EXERCICE. Relevez chacun des ports de la côte de l'Alaska cités dans la section de texte ci-dessous.

───── SECTION DE TEXTE ─────

La côte sud de l'Alaska offre trois points d'accès simples à l'océan, et donc à la faune marine exceptionnelle et aux fjords et glaciers tombant dans la mer : les ports d'Homer et Seward sur la péninsule de Kenai qui donnent directement sur le Golfe d'Alaska, et plus à l'est Valdez dans le Prince William Sound (une vaste baie quasi fermée).
Homer nous n'avions pas pu y aller en raison des feux de forêts, Seward c'était l'objet de l'article précédent et on ne peut pas dire que l'on ait été déçus. Et il faut être honnêtes on a hésité à faire le détour par Valdez, de peur de retrouver sensiblement les mêmes choses qu'à Seward.
Quelle erreur ç'aurait été !
En fait il y a un quatrième port sur la Coastal Alaska, mais il est très particulier et on ne conseillerait à personne d'y passer ses vacances : Whittier. Une ville très étrange où tous les habitants vivent dans un seul et unique immeuble.

───── DONNÉES FOURNIES ─────

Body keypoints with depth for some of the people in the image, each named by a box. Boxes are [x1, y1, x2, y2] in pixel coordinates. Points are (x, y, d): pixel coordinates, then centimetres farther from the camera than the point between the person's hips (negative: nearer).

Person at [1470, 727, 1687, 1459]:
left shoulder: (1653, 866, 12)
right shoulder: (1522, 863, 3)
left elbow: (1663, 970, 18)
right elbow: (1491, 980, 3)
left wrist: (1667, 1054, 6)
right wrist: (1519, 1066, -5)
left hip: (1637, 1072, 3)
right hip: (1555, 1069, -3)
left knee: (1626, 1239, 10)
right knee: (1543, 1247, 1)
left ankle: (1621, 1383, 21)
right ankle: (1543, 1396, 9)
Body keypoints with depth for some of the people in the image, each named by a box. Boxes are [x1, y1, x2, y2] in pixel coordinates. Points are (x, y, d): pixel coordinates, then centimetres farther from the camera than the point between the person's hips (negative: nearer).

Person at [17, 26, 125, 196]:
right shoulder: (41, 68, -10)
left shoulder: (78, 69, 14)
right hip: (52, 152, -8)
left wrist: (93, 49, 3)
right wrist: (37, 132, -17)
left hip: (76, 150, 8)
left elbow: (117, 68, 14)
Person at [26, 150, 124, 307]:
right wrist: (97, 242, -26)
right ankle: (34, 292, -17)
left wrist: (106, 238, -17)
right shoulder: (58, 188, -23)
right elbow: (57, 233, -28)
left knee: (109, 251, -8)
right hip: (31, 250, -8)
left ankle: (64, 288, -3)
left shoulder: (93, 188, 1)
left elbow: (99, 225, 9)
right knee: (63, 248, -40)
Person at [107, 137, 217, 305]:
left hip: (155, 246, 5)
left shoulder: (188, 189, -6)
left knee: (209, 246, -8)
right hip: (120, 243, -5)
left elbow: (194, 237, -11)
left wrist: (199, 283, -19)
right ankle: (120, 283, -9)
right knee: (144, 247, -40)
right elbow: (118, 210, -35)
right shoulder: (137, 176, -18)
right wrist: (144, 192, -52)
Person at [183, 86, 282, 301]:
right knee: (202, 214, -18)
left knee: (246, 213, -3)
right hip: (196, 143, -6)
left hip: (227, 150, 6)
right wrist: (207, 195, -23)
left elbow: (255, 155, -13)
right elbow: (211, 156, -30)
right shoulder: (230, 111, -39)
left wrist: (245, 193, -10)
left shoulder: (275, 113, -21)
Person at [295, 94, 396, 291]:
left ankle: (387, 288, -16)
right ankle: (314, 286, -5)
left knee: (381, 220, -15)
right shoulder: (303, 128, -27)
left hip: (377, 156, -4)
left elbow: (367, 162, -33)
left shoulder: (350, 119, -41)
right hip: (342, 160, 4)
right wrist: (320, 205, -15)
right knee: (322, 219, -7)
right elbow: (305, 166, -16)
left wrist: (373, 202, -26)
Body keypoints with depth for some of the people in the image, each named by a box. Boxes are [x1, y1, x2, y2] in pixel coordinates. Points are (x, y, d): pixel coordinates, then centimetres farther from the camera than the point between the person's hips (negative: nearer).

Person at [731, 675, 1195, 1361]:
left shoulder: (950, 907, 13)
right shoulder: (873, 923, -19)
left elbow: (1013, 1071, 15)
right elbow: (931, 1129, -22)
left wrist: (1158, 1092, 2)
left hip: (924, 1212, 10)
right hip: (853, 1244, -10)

─────

RÉSULTAT DE L'EXERCICE.
- Homer
- Seward
- Valdez
- Whittier